__EXERCISE PROMPT__: Convert the entries below, starting at the line containing "[119, 185, 192, 216] [68, 48, 195, 297]" and ending at the line containing "sink below mirror", into a JSON list of strings with one string per line. Include both end lines and omit any blank lines.
---------- DATA SHOWN
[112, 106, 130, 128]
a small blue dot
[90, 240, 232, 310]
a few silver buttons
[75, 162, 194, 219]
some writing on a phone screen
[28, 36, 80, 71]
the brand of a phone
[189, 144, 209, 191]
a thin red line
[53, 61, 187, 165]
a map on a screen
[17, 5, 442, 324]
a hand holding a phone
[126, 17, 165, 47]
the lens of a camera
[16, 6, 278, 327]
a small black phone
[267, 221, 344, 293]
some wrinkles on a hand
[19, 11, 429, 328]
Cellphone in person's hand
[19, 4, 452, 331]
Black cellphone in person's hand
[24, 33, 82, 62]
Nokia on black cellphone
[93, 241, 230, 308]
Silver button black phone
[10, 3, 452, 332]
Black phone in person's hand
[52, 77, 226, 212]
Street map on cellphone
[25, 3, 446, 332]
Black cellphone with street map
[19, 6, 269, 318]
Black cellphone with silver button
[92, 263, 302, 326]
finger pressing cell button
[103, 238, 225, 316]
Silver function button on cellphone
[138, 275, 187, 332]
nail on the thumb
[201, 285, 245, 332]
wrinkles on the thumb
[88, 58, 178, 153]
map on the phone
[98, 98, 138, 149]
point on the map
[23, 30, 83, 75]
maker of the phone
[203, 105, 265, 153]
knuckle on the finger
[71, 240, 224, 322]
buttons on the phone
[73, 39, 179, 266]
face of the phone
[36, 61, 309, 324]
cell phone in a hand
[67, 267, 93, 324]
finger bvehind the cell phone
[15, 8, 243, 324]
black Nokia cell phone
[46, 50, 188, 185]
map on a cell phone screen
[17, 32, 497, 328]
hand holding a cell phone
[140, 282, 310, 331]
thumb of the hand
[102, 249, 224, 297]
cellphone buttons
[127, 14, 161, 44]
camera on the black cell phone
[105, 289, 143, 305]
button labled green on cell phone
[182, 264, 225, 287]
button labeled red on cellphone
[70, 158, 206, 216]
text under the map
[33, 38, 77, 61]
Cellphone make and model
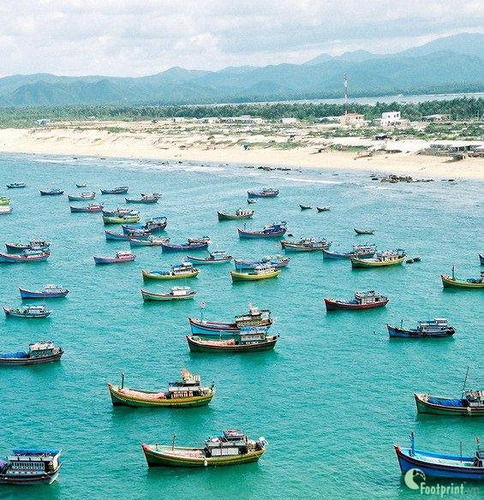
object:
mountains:
[0, 30, 481, 110]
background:
[0, 4, 483, 104]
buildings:
[373, 112, 402, 127]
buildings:
[315, 116, 341, 124]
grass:
[54, 116, 482, 162]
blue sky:
[5, 1, 480, 68]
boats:
[247, 186, 280, 198]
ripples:
[20, 145, 478, 498]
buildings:
[339, 113, 364, 124]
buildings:
[173, 115, 263, 124]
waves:
[32, 152, 409, 195]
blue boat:
[394, 430, 483, 484]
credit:
[416, 479, 466, 496]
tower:
[341, 68, 365, 125]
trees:
[2, 97, 481, 119]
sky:
[0, 0, 481, 71]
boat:
[278, 233, 333, 251]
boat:
[229, 258, 282, 281]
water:
[2, 152, 479, 495]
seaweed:
[25, 116, 481, 145]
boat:
[109, 366, 217, 408]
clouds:
[0, 0, 483, 76]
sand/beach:
[1, 119, 477, 158]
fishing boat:
[183, 325, 279, 352]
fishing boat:
[385, 307, 455, 341]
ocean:
[4, 153, 476, 499]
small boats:
[353, 227, 375, 234]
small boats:
[316, 204, 333, 210]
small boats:
[299, 202, 313, 209]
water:
[138, 91, 483, 108]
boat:
[247, 188, 280, 198]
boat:
[215, 206, 254, 223]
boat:
[125, 192, 163, 203]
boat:
[160, 234, 212, 251]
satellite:
[333, 62, 364, 120]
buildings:
[423, 114, 449, 122]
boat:
[323, 289, 389, 312]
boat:
[385, 317, 457, 338]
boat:
[345, 246, 408, 267]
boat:
[140, 285, 196, 301]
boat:
[237, 219, 287, 236]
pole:
[344, 72, 348, 113]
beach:
[0, 94, 484, 181]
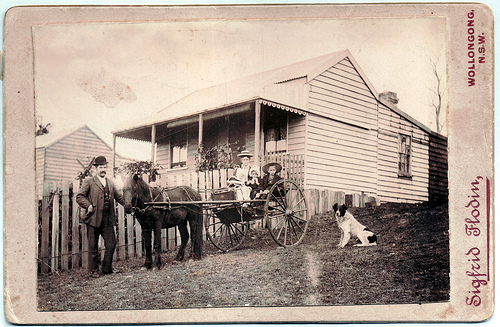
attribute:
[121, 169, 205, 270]
horse — pictured, small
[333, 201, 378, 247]
dog — sitting, spotted, black, white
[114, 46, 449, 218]
house — old, modest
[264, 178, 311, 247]
wheel — large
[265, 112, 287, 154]
window — glass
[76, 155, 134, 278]
man — standing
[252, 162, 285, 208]
child — sitting, home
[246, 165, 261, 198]
child — sitting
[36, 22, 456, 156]
sky — cloudy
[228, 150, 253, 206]
mother — sitting, wearing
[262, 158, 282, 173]
hat — wide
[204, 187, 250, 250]
wheel — large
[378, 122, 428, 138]
slat — wooden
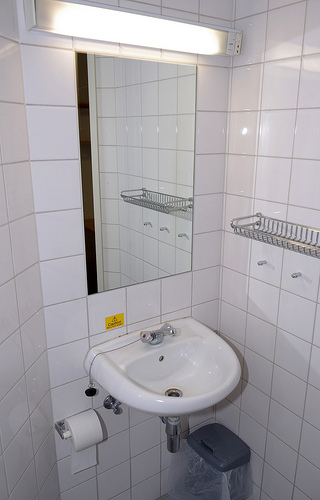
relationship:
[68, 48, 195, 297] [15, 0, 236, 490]
mirror attached to wall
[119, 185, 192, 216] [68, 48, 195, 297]
reflection seen in mirror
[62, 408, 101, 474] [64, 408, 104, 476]
roll of toilet paper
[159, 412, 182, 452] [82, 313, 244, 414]
pipe under sink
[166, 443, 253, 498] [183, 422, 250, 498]
bag in trash can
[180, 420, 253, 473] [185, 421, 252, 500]
lid on can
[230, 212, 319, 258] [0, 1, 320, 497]
shelf on wall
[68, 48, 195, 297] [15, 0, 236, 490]
mirror on wall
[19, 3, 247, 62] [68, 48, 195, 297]
light at top of mirror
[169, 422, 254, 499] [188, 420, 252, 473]
garbage in can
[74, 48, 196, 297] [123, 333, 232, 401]
mirror hanging over sink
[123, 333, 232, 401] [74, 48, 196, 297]
sink below mirror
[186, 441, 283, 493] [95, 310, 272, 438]
can under sink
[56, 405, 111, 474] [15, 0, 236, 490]
toilet paper on wall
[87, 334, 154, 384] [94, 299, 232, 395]
chain on sink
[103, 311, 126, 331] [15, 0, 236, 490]
sign on wall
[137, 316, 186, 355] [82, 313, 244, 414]
faucet on sink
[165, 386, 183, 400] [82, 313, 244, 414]
drain in sink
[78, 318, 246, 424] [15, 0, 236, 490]
sink on wall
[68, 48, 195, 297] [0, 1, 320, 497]
mirror on wall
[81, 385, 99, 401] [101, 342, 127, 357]
plug on chain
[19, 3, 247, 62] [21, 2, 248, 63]
light in holder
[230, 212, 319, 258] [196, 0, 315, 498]
shelf on wall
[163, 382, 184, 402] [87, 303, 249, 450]
drain on sink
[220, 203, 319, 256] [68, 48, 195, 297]
shelf on mirror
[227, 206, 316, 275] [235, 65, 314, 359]
rack on wall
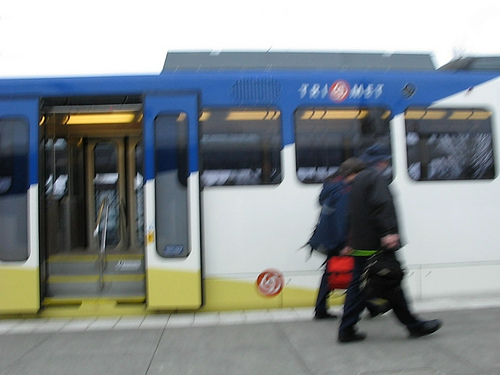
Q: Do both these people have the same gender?
A: No, they are both male and female.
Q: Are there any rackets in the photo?
A: No, there are no rackets.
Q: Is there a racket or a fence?
A: No, there are no rackets or fences.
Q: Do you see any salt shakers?
A: No, there are no salt shakers.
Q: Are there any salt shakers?
A: No, there are no salt shakers.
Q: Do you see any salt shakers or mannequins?
A: No, there are no salt shakers or mannequins.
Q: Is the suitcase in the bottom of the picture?
A: Yes, the suitcase is in the bottom of the image.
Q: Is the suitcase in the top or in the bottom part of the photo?
A: The suitcase is in the bottom of the image.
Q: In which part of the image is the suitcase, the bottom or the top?
A: The suitcase is in the bottom of the image.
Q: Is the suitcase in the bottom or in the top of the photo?
A: The suitcase is in the bottom of the image.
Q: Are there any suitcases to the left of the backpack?
A: Yes, there is a suitcase to the left of the backpack.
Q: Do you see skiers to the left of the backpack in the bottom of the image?
A: No, there is a suitcase to the left of the backpack.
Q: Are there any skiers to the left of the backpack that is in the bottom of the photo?
A: No, there is a suitcase to the left of the backpack.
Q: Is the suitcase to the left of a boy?
A: No, the suitcase is to the left of the backpack.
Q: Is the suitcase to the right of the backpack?
A: No, the suitcase is to the left of the backpack.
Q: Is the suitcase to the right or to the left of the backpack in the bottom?
A: The suitcase is to the left of the backpack.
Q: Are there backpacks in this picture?
A: Yes, there is a backpack.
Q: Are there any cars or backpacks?
A: Yes, there is a backpack.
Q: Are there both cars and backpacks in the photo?
A: No, there is a backpack but no cars.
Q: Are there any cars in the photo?
A: No, there are no cars.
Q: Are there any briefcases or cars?
A: No, there are no cars or briefcases.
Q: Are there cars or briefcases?
A: No, there are no cars or briefcases.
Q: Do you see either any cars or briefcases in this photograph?
A: No, there are no cars or briefcases.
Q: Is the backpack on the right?
A: Yes, the backpack is on the right of the image.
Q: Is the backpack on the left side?
A: No, the backpack is on the right of the image.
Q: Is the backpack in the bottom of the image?
A: Yes, the backpack is in the bottom of the image.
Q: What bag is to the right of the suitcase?
A: The bag is a backpack.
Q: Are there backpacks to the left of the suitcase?
A: No, the backpack is to the right of the suitcase.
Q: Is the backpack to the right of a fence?
A: No, the backpack is to the right of the suitcase.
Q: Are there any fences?
A: No, there are no fences.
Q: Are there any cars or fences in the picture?
A: No, there are no fences or cars.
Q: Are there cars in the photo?
A: No, there are no cars.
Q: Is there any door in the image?
A: Yes, there is a door.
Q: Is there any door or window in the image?
A: Yes, there is a door.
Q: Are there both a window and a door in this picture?
A: Yes, there are both a door and a window.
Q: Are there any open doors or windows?
A: Yes, there is an open door.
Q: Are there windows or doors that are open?
A: Yes, the door is open.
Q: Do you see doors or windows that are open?
A: Yes, the door is open.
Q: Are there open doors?
A: Yes, there is an open door.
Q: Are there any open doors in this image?
A: Yes, there is an open door.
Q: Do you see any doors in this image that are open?
A: Yes, there is a door that is open.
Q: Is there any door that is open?
A: Yes, there is a door that is open.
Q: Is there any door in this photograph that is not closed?
A: Yes, there is a open door.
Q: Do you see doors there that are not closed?
A: Yes, there is a open door.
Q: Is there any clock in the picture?
A: No, there are no clocks.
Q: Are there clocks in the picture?
A: No, there are no clocks.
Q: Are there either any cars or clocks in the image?
A: No, there are no clocks or cars.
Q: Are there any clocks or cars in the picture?
A: No, there are no clocks or cars.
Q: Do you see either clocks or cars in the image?
A: No, there are no clocks or cars.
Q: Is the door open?
A: Yes, the door is open.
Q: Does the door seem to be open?
A: Yes, the door is open.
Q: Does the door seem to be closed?
A: No, the door is open.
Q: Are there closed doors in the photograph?
A: No, there is a door but it is open.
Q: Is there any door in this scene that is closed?
A: No, there is a door but it is open.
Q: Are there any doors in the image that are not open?
A: No, there is a door but it is open.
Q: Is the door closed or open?
A: The door is open.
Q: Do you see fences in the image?
A: No, there are no fences.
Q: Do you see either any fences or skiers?
A: No, there are no fences or skiers.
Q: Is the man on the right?
A: Yes, the man is on the right of the image.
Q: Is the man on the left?
A: No, the man is on the right of the image.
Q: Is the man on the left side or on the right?
A: The man is on the right of the image.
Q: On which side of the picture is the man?
A: The man is on the right of the image.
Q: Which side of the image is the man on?
A: The man is on the right of the image.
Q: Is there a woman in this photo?
A: Yes, there is a woman.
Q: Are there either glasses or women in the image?
A: Yes, there is a woman.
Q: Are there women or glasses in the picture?
A: Yes, there is a woman.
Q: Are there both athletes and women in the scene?
A: No, there is a woman but no athletes.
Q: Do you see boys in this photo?
A: No, there are no boys.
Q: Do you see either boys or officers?
A: No, there are no boys or officers.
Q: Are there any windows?
A: Yes, there is a window.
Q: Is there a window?
A: Yes, there is a window.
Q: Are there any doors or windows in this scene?
A: Yes, there is a window.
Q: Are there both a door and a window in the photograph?
A: Yes, there are both a window and a door.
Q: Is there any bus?
A: No, there are no buses.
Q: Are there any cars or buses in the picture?
A: No, there are no buses or cars.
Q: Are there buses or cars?
A: No, there are no buses or cars.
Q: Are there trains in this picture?
A: Yes, there is a train.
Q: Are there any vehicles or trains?
A: Yes, there is a train.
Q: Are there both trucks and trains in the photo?
A: No, there is a train but no trucks.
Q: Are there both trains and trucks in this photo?
A: No, there is a train but no trucks.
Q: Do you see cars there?
A: No, there are no cars.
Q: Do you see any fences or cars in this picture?
A: No, there are no cars or fences.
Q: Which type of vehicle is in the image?
A: The vehicle is a train.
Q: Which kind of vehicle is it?
A: The vehicle is a train.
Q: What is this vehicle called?
A: That is a train.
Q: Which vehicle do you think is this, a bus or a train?
A: That is a train.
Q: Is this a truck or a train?
A: This is a train.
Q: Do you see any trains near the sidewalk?
A: Yes, there is a train near the sidewalk.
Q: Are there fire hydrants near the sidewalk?
A: No, there is a train near the sidewalk.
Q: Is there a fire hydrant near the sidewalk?
A: No, there is a train near the sidewalk.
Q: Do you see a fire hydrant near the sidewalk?
A: No, there is a train near the sidewalk.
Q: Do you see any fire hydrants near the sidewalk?
A: No, there is a train near the sidewalk.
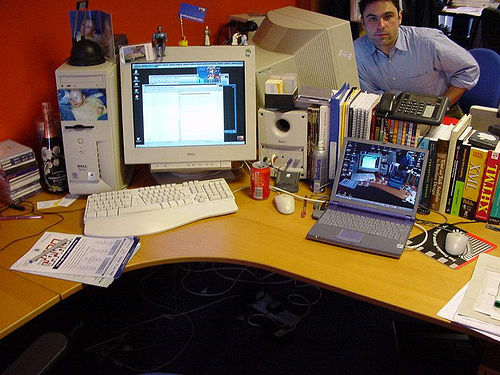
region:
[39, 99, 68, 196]
wine bottle on computer desk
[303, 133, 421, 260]
laptop sitting on the desk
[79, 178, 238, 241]
keyboard sitting on the computer desk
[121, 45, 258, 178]
computer monitor sitting on computer desk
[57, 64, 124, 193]
cpu tower sitting on the desk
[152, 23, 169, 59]
toy sitting on top of monitor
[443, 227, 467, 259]
mouse sitting on top of mousepad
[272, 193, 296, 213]
mouse sitting on top of desk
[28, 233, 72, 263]
pen sitting on top of desk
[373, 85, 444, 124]
telephone sitting on top of books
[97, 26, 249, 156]
white monitor on desk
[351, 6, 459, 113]
man sits behind books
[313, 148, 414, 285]
grey laptop on desk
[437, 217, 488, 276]
white mouse on mousepad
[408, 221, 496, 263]
red black and white mousepad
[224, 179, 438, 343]
brown and wooden desk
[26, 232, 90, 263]
pen on stack of paper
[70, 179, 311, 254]
white keyboard on desk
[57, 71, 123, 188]
white tower on desk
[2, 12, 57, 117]
orange wall behind computer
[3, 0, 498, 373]
two office spaces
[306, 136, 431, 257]
a gray laptop on a desk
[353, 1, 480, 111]
a man sitting at his computer desk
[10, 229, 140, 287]
papers on a desk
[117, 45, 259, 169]
a computer monitor on a desk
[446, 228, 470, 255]
a gray wired mouse on a mouse pad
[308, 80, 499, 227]
a stack of folders, binders and books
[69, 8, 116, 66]
a picture on top of a computer tower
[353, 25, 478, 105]
man wearing a blue button-down shirt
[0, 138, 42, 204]
a stack of CDs on a desk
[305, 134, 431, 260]
small silver laptop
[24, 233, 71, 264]
grey and blue pen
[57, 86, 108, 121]
picture of baby on cpu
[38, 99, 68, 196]
unopened bottle of champagne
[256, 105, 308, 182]
sub-woofer on desk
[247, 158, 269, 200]
small can of cola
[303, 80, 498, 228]
row of technical books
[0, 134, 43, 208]
small stack of computer discs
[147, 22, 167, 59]
robocop figurine on monitor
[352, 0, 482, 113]
man in blue, long sleeve shirt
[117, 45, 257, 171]
white big backed monitor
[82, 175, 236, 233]
white desk top keyboard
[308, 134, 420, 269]
silver laptop computer on screen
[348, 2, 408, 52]
man with brown hair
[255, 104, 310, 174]
sub woofer sound booster for speakers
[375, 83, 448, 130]
black desk corded phone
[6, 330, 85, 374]
black armrest on chair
--------------------
__RESPONSE TO THE TASK__:
[
  "[119, 185, 192, 216] [68, 48, 195, 297]",
  "reflection seen in mirror",
  "[62, 408, 101, 474] [64, 408, 104, 476]",
  "roll of toilet paper",
  "[159, 412, 182, 452] [82, 313, 244, 414]",
  "pipe under sink",
  "[166, 443, 253, 498] [183, 422, 250, 498]",
  "bag in trash can",
  "[180, 420, 253, 473] [185, 421, 252, 500]",
  "lid on can",
  "[230, 212, 319, 258] [0, 1, 320, 497]",
  "shelf on wall",
  "[68, 48, 195, 297] [15, 0, 236, 490]",
  "mirror on wall",
  "[19, 3, 247, 62] [68, 48, 195, 297]",
  "light at top of mirror",
  "[169, 422, 254, 499] [188, 420, 252, 473]",
  "garbage in can",
  "[74, 48, 196, 297] [123, 333, 232, 401]",
  "mirror hanging over sink",
  "[123, 333, 232, 401] [74, 48, 196, 297]",
  "sink below mirror"
]